En fait de politique étrangère, Deák est partisan décidé de la paix. Il sait que c’est par la paix seulement que son pays acquerra plus de richesse, de stabilité, d’influence, et il n’ignore aucun des dangers auxquels la guerre peut l’exposer. Il est bon qu’on le sache à Vienne et ailleurs, jamais la Hongrie ne donnera ses armées et ses trésors pour soutenir les projets que la dynastie pourrait nourrir de reconquérir sa position en Allemagne. Le discours si habile que M. de Beust a prononcé récemment à la fête des tireurs, à Vienne, a semblé déjà trop allemand à Pesth, et le journal du parti Deák, le Pesti Napló, s’est fait l’organe des susceptibilités hongroises et a fait entendre des menaces de séparation. Le lien qui retient le royaume à l’empire est si fragile, qu’il ne faut pas l’exposer à une épreuve où les intérêts évidens des deux moitiés de l’état les entraîneraient en des directions opposées.

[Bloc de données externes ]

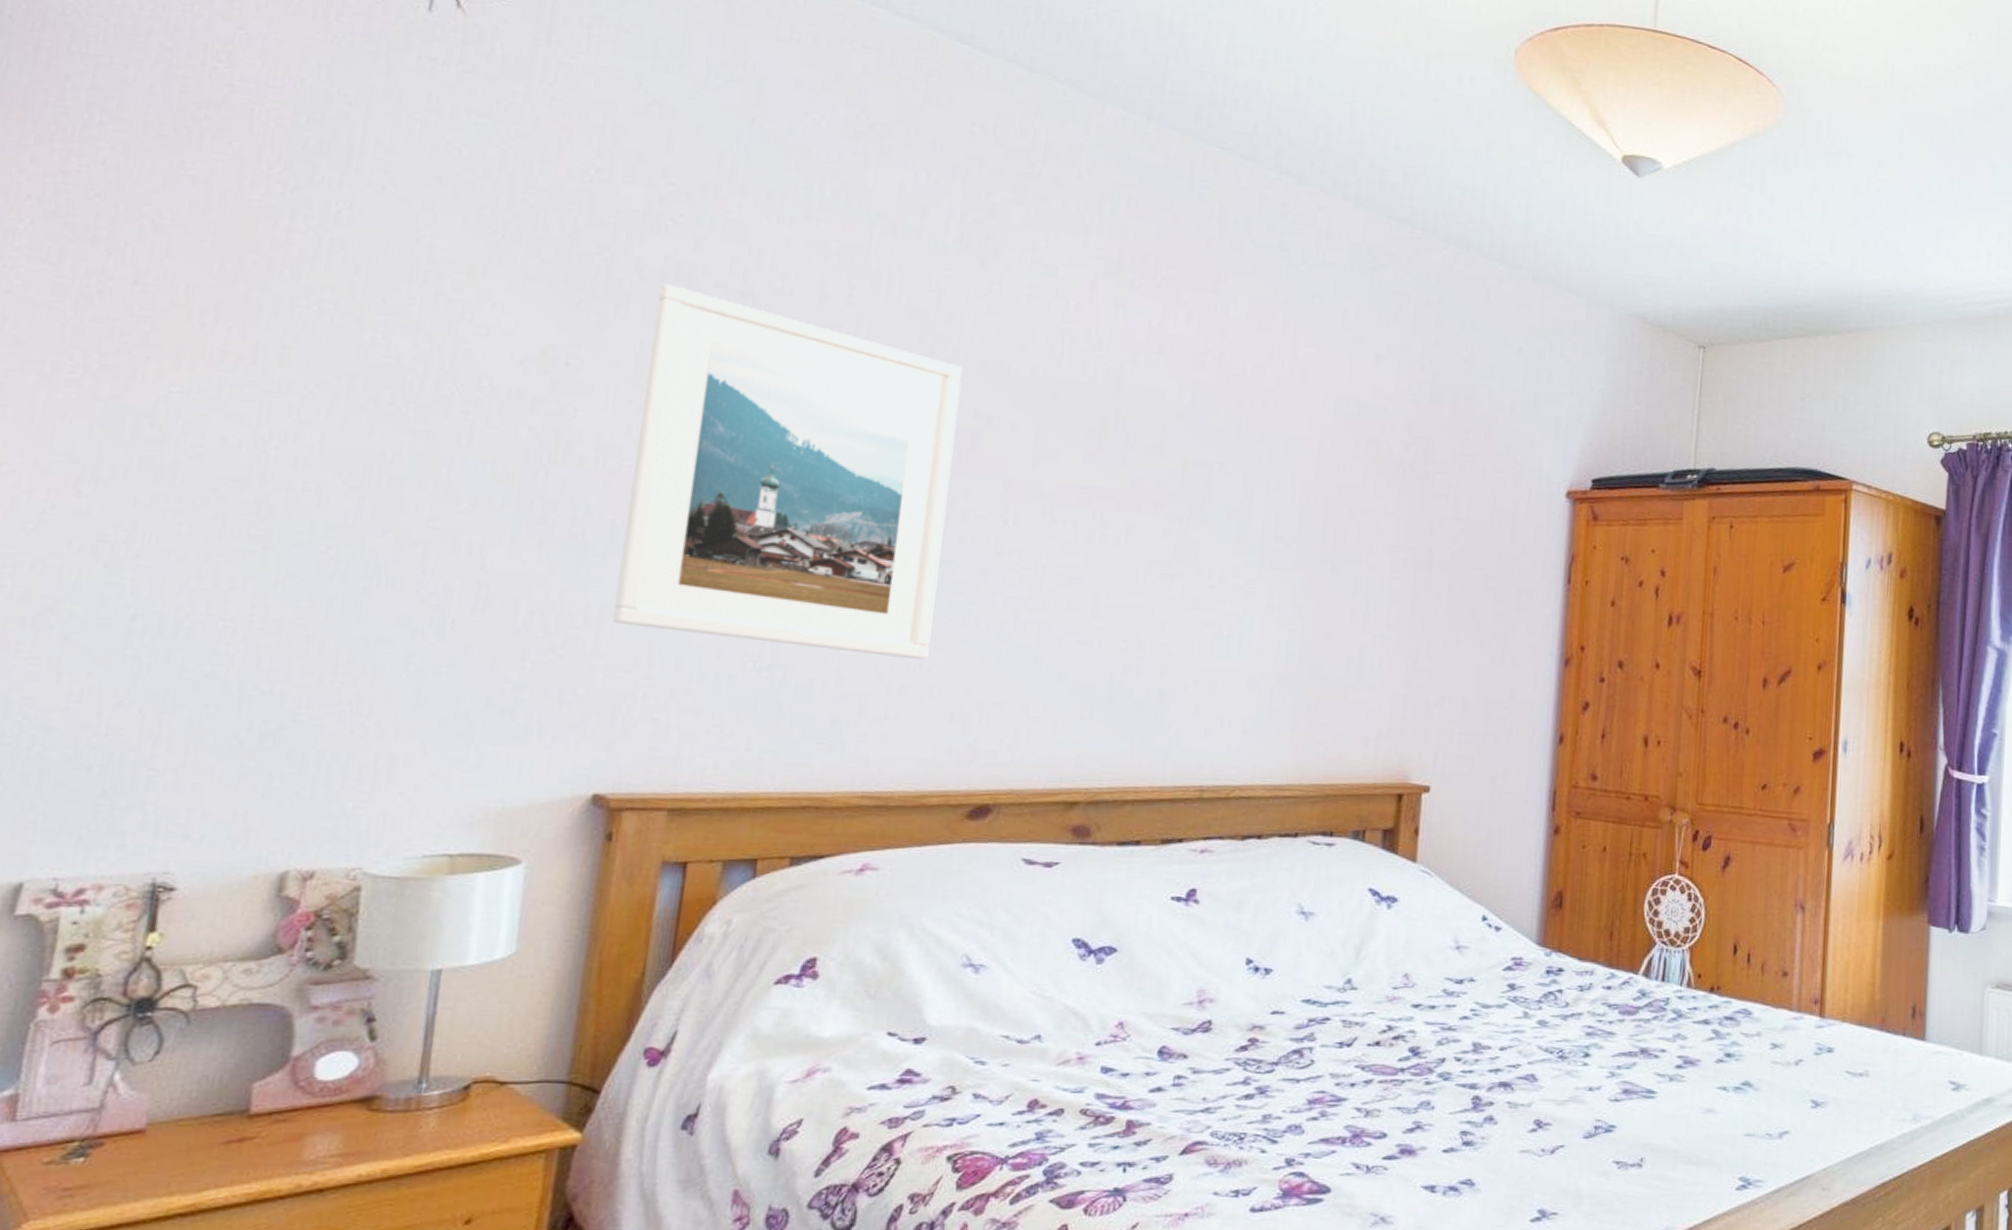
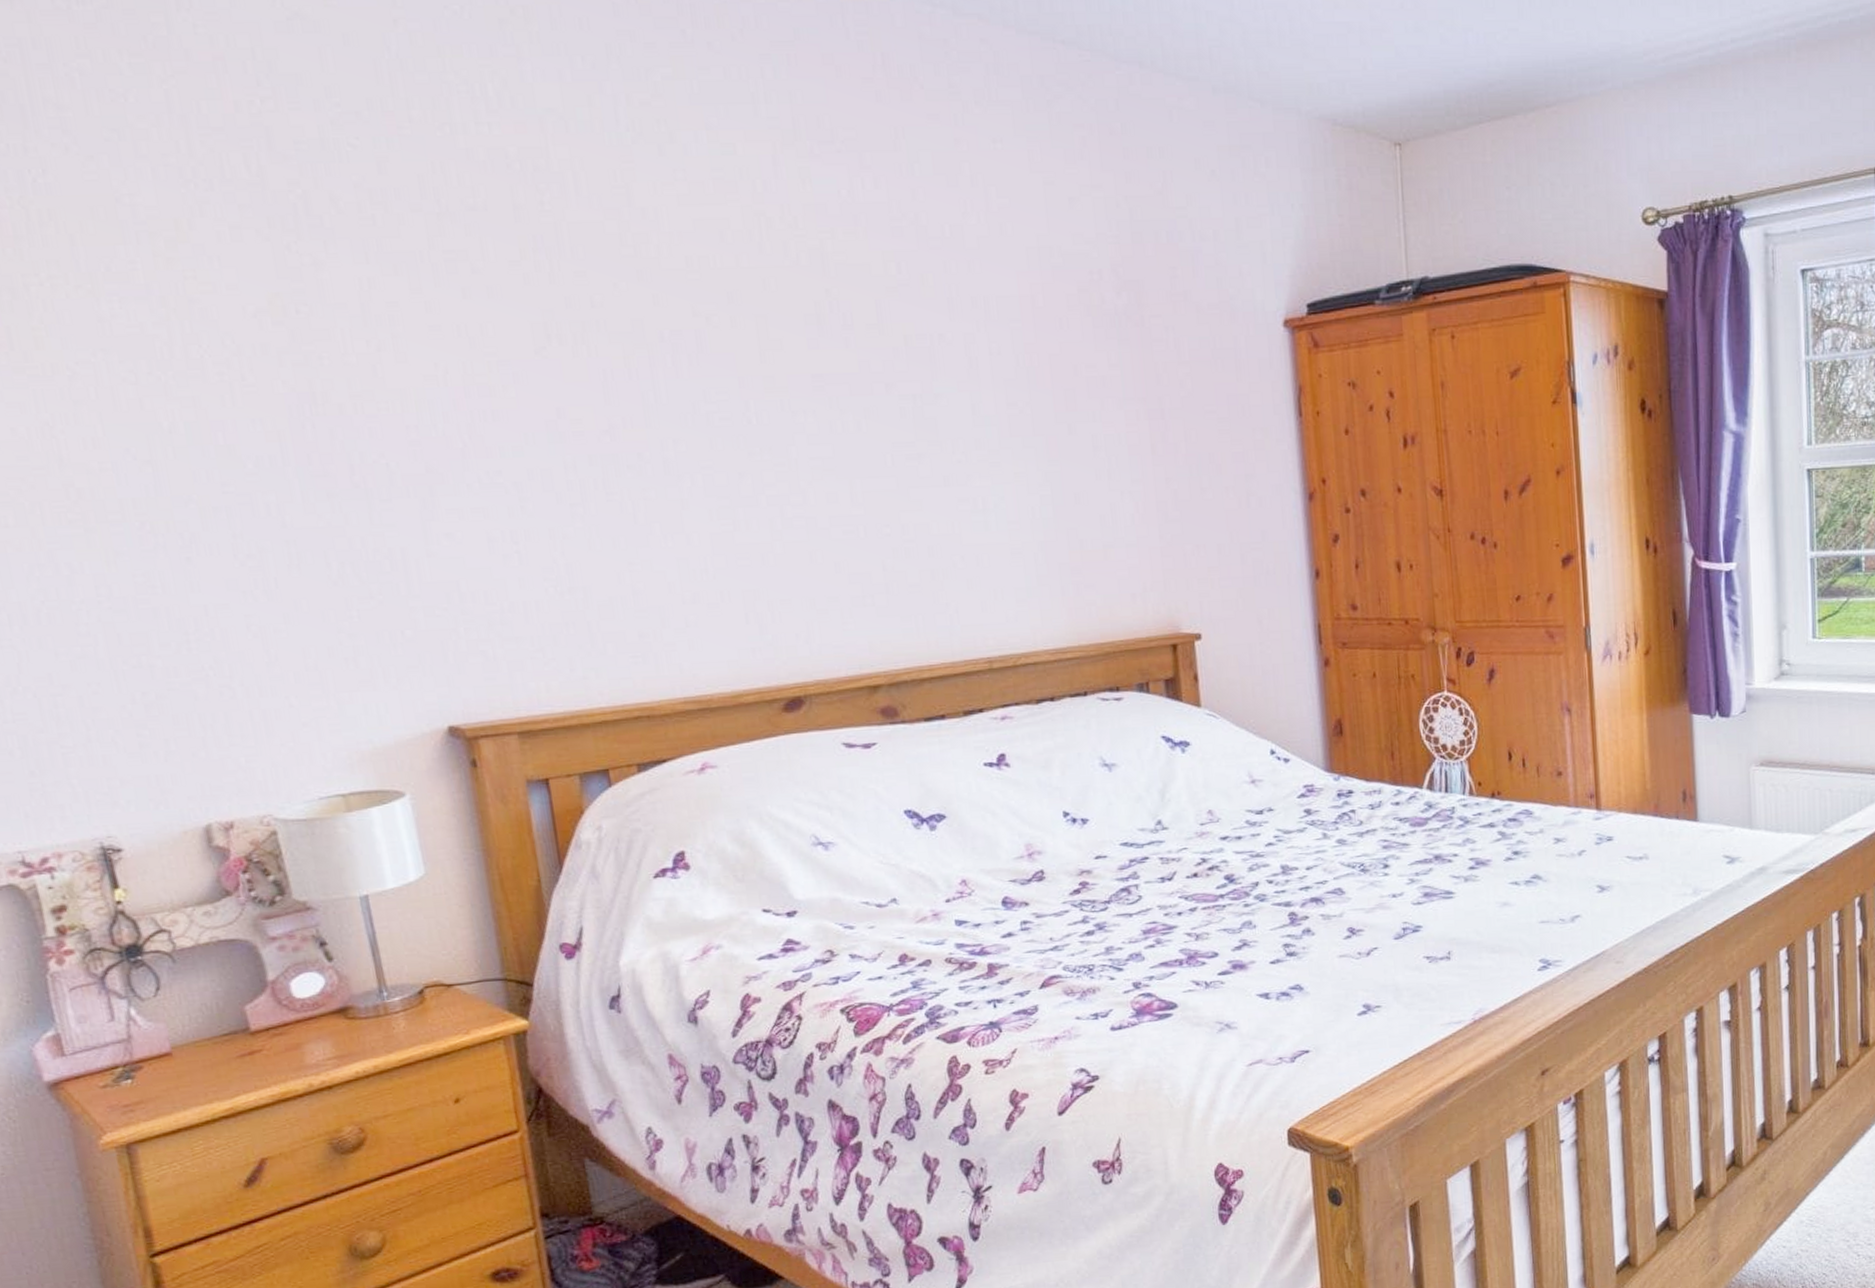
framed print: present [612,283,963,660] -> none [359,214,711,567]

Au sein de la diète actuelle, il y a trois partis bien tranchés. C’est d’abord le parti Deák, qui veut réaliser tous les progrès, mais en respectant les formes du dualisme établi par l’accord de 1867, c’est-à-dire le système des délégations; c’est ensuite la gauche modérée, dirigée par Ghyczy et Tisza, et qu’on nomme le parti des tigres parce qu’il se réunit dans un hôtel qui porte cette enseigne. Son but est l’établissement de l’union personnelle, mais par les voies légales et sans révolution. Les tigres y malgré leur nom effrayant, révèrent le sage Deák, et souvent écoutent sa voix. Enfin il y a la gauche extrême, que guident Bözsörmenyi et Madarász. Ceux-ci défendent les idées de Kossuth. Ils veulent la séparation complète d’avec l’empire, et la république fédérative du Danube. L’Autriche se désagrégera inévitablement, disent-ils. Les Allemands autrichiens entreront dans la grande unité germanique. Si nous ne coupons pas à temps le lien qui nous rattache à eux, nous n’échapperons pas à la main de la grande Allemagne, tandis qu’unis aux Slaves et aux Roumains nous sortirons de sa sphère d’attraction, et notre indépendance n’aura plus rien à craindre.

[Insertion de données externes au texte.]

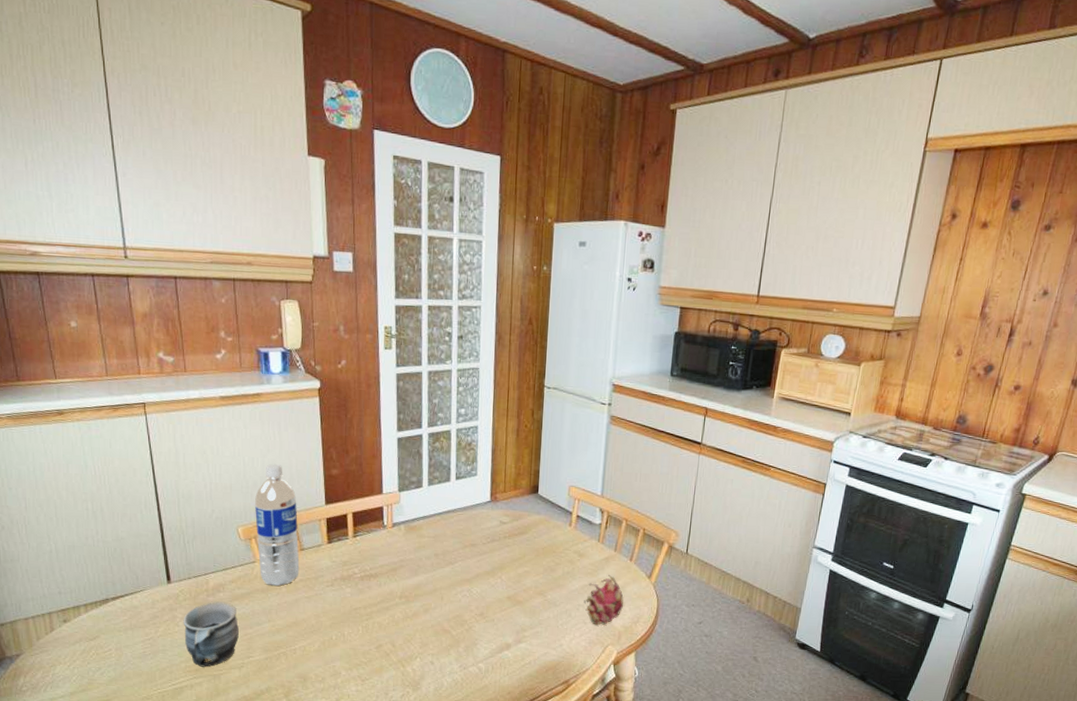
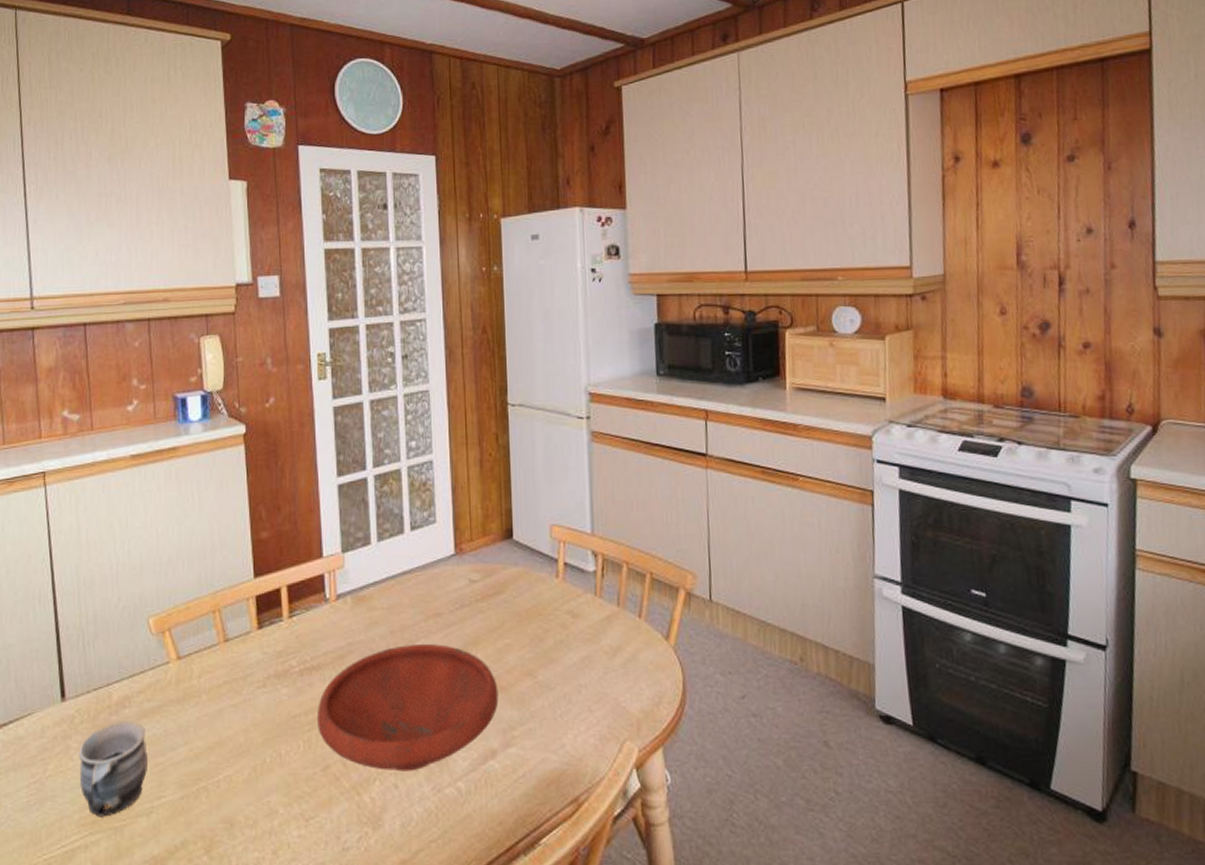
water bottle: present [255,463,300,587] -> none [169,531,224,694]
bowl: none [374,565,516,654] -> present [317,644,499,772]
fruit: present [584,574,624,625] -> none [586,639,638,713]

Ce qui fait la force de. ces partis, c’est leur discipline. Chacun d’eux a son local, son club, où se réunissent ses adhérens pour discuter les questions qui se présentent, pour prendre des résolutions, pour se distribuer les rôles à la veille des grandes batailles parlementaires. De cette façon, les sujets sont examinés au point de vue du parti et de l’intérêt général. Les diverses nuances se font des concessions, et on arrive à une entente indispensable au succès. La pratique régulière du régime constitutionnel exige des partis bien organisés, fermes dans leurs vues, soumis à une certaine discipline.